The Central and State governments face new challenges even as the recession in many developed countries is bottoming out and there are also signs of recovery. The behaviour of major bourses and reports of increased housing starts and higher consumer spending in the U.S. have led to cautious optimism about the coming months and 2010 in particular.
The Indian economy too has partly overcome the depressing experience on the export front. The decline rate in exports is coming down while the Commerce Ministry is keen to help export industries improve their competitiveness and lower their cost with incentives. These timely measures should enable exports to resume their earlier uptrend aided by improving overseas demand for various products.
Industry turns corner
On the industrial front, recent happenings have been heartening with core industries in particular turning out a good performance.

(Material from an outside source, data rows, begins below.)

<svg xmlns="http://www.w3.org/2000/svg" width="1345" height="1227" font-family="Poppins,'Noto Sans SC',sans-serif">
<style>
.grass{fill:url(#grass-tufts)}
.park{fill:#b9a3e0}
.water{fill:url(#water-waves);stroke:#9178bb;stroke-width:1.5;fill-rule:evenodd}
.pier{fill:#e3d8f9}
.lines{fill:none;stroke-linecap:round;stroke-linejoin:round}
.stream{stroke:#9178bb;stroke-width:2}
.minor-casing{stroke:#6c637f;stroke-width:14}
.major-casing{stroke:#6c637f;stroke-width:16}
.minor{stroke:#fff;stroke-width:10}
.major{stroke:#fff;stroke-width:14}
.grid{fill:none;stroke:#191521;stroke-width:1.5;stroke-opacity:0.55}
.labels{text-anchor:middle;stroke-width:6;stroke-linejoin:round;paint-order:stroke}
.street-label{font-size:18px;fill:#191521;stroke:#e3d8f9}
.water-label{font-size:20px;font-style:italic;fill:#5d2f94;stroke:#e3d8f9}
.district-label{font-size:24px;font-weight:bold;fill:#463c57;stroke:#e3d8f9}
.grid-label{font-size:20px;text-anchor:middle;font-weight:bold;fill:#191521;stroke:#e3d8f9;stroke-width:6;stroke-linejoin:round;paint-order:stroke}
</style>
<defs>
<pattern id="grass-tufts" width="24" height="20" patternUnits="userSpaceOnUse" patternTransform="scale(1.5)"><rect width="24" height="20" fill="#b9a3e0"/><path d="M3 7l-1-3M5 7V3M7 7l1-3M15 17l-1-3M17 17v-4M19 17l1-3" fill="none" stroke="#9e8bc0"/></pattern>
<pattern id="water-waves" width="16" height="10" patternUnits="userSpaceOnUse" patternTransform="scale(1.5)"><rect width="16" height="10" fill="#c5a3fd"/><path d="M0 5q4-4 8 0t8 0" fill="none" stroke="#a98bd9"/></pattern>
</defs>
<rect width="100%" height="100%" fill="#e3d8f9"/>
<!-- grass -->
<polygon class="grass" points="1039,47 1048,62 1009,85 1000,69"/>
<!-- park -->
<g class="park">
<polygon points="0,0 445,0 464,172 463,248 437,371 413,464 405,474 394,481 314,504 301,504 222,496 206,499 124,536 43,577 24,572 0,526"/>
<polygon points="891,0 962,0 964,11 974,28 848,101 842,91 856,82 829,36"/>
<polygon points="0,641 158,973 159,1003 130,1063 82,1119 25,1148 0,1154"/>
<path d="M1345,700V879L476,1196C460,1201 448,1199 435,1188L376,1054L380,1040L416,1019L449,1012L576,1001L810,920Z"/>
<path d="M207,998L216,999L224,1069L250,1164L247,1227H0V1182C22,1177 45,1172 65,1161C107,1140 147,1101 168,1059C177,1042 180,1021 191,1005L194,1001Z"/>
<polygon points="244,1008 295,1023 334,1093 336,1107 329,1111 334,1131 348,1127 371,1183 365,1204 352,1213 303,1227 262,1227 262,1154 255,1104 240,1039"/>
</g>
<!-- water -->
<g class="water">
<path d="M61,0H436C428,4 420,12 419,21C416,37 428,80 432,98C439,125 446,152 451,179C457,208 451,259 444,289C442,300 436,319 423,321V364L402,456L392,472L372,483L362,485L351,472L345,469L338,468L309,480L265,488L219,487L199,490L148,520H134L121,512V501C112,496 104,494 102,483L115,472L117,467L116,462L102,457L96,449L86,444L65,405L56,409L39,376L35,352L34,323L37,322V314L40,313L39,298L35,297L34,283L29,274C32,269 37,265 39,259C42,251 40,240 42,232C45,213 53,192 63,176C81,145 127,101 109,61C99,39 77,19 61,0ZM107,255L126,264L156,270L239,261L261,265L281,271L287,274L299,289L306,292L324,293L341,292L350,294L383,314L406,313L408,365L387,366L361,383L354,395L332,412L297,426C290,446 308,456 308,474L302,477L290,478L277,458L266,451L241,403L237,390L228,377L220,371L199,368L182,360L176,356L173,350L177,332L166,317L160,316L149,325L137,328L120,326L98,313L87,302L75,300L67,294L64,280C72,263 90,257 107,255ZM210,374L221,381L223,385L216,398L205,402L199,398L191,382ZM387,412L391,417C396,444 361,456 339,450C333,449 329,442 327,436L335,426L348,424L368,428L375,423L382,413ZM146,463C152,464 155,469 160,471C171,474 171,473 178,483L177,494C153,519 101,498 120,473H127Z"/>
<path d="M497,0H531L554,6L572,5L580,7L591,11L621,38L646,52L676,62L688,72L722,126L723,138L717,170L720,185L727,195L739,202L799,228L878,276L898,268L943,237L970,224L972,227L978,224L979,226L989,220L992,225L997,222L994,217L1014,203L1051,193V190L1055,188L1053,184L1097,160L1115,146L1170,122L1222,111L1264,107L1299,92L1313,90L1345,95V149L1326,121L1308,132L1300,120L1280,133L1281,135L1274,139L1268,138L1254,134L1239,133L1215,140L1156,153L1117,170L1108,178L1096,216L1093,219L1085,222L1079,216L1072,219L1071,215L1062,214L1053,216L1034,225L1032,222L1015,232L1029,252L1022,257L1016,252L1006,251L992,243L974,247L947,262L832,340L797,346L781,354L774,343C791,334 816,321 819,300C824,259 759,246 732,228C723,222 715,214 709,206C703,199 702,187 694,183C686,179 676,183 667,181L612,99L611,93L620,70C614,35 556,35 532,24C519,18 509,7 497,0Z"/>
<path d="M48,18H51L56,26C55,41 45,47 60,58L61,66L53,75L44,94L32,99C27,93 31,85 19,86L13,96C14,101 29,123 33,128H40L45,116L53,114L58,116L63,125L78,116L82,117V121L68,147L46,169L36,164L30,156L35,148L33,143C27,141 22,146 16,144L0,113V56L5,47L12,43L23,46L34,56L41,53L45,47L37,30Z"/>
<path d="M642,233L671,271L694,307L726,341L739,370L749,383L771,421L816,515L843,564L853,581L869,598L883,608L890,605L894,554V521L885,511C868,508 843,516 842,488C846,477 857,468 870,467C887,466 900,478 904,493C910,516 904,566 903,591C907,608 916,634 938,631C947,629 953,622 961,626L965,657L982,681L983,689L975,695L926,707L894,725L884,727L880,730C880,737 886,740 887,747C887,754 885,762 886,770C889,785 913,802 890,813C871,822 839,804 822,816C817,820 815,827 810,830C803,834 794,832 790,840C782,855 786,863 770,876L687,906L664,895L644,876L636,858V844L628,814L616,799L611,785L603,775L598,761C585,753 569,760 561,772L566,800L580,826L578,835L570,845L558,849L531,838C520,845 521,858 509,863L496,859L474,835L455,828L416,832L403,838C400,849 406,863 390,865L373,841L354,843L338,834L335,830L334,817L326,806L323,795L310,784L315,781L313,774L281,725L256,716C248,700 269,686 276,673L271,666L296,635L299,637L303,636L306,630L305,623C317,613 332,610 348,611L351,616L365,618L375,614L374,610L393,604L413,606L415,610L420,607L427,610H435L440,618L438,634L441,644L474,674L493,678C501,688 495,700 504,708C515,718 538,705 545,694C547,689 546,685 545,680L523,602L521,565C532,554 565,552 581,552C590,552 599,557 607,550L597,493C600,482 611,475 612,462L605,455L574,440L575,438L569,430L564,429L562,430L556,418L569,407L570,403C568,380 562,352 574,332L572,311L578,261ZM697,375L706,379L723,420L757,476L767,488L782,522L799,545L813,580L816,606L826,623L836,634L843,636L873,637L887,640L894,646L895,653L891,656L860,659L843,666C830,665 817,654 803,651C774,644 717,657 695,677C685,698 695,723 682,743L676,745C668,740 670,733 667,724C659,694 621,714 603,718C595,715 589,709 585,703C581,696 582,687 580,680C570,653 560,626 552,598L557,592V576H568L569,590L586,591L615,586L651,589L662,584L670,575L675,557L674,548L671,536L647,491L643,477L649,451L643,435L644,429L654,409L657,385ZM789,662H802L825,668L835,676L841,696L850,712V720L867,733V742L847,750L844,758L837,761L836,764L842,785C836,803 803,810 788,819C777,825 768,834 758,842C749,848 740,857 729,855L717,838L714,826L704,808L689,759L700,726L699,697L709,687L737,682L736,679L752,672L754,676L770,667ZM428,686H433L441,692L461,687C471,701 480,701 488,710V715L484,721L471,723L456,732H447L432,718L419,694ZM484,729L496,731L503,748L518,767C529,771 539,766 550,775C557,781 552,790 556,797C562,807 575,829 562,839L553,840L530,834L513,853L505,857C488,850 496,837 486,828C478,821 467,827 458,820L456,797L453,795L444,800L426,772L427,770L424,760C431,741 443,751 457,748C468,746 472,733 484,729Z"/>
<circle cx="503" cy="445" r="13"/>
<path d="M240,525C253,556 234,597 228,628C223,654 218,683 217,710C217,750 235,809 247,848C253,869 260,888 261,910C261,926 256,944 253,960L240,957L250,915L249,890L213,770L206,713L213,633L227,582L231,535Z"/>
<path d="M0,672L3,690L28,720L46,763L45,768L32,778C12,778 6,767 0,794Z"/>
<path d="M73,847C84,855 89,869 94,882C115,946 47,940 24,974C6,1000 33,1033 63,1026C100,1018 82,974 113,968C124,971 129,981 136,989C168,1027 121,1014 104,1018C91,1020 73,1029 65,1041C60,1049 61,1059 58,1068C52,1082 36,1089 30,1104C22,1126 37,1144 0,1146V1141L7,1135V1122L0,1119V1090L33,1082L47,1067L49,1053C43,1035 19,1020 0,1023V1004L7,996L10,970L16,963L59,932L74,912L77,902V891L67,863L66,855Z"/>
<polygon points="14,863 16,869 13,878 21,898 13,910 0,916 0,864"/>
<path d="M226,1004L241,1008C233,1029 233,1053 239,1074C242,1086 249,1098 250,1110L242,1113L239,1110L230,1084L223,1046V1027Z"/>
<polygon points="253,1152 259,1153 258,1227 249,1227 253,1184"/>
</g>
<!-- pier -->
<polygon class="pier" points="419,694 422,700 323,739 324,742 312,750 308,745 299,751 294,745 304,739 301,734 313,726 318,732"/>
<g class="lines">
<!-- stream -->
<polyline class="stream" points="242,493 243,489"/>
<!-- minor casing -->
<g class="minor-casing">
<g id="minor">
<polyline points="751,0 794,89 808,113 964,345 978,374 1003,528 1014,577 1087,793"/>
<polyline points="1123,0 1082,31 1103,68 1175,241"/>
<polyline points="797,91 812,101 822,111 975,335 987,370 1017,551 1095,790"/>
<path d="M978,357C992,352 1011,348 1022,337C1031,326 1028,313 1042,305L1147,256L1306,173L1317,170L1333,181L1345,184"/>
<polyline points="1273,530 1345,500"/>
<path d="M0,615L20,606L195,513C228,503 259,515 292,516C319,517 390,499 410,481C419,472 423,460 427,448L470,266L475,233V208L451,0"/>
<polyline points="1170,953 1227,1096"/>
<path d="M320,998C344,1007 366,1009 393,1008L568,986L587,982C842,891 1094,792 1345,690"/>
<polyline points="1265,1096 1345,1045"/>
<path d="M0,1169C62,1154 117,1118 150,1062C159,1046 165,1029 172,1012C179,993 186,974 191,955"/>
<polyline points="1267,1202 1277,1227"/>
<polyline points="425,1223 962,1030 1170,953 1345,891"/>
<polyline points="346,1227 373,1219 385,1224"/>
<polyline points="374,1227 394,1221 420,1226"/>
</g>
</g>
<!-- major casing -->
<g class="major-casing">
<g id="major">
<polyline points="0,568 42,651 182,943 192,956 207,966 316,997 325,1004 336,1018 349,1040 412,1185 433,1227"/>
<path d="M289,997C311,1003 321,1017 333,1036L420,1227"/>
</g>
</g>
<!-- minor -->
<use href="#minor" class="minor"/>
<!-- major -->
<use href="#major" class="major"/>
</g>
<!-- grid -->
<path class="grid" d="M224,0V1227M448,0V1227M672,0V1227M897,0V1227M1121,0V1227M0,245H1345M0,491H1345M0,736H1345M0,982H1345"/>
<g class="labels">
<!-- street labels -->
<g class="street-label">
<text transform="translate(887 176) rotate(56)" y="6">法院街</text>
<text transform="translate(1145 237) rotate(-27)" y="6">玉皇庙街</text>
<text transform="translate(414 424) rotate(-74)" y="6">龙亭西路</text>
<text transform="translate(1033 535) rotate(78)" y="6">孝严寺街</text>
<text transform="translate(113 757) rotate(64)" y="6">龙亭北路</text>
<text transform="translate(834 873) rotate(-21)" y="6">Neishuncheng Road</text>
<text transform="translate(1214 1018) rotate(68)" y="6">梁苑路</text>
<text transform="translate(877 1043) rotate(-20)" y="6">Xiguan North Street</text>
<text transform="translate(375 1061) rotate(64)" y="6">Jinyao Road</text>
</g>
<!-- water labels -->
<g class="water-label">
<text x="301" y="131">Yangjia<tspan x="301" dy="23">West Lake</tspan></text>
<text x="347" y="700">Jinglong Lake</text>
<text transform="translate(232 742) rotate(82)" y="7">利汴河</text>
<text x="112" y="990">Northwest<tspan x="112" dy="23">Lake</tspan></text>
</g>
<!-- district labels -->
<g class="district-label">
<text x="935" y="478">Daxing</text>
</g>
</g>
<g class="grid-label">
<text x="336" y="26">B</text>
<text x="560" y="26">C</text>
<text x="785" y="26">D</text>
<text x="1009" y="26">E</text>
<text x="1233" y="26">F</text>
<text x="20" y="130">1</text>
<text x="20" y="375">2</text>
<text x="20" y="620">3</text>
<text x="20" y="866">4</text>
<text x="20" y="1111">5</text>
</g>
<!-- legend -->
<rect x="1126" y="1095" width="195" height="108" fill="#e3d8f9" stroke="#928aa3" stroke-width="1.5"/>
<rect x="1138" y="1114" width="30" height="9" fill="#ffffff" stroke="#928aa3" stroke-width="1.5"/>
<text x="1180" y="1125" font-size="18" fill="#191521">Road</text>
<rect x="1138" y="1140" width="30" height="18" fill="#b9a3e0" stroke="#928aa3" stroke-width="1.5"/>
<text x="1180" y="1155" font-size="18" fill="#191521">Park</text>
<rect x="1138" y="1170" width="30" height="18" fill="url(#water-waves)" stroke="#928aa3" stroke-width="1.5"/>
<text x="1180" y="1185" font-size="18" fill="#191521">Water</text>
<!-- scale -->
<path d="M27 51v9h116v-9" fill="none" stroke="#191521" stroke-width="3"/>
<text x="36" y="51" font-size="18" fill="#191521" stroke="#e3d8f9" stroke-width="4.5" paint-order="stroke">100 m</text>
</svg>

Industrial growth in April-June has been impressive at 3.7 per cent against 3.4 per cent for the whole of 2008-09. The negative growth in October-March 2008-09 has given place to a positive trend. This uptrend can be expected to continue, taking the growth in output in 2009-10 to 6-7 per cent. Even with no significant contribution by agriculture and allied industries, the growth in GDP is estimated to be 6-6.5 per cent. With drought conditions in 278 districts in 11 States, the output of food crops, particularly rice, may be less in the current season.
However, even with a drop in kharif rice yield by 10-15 million tonnes, the situation can be managed, thanks to abundant buffer stocks of rice and wheat. The Agriculture Ministry can increase allocations to fair price shops and under the intensified national welfare programmes.
It is also exploring means to use open market sales of the two fine cereals to counter speculative activities and prevent a runaway rise in prices.
However, imports will have to augment low domestic output in edible oils, pulses and sugar. Already, foreign suppliers have jacked up prices for such items anticipating large purchases by state agencies and private parties from India.
A grim situation may arise in sugar early next year because of a poor crushing season ahead. Cane supplies will be grossly inadequate in Uttar Pradesh and Maharashtra, two major sugar producers. The Union Minister for Food and Civil Supplies is planning heavily subsidised sales of edible oils and pulses through fair price shops though the shortage in sugar cannot be easily overcome.
An intractable situation may arise in the coming months as world crude prices have been rising rapidly and are now around $72 a barrel against the low of $35 in the second half of 2008-09.
There will be a sharp rise in subsidies if it is decided not to increase selling prices for LPG and kerosene.
The rupee cost of imports also will go up if the external parity does not improve in October-March. The huge requirements of Central and State governments may well crowd out the private sector and make it extremely difficult for corporate borrowers to obtain their funds at reasonable rates. Credit needs will be much larger because of costlier inventories. Heightened stringency in the forthcoming busy season can be avoided only with a larger forex inflow on capital account.
The Finance Ministry has been in a hurry to intensify its borrowing. The amount raised in April-July has risen sharply to Rs. 1,95,911 crore (Rs. 47,982 crore). In August also, new loans have been auctioned for Rs. 42,000 crore, the 23-year long-term issue carrying a coupon rate of 8.28 per cent. The average yield for the whole year may thus be higher than in 2008-09. Since there has obviously been a pre-emption of available investible funds, the monetary authorities will have to formulate their policies imaginatively and augment the pool of resources with a larger inflow of debt and non-debt forex receipts.
The government too will have to help institutional and other investors with appropriate fiscal incentives for savings. It is important to remember that a rise in inflation rate will be due mainly to shortages in essential commodities and imported oil inflation. Thinking will have to be different for suitably dovetailing fiscal and monetary policies and ensuring the retreat from dearer money.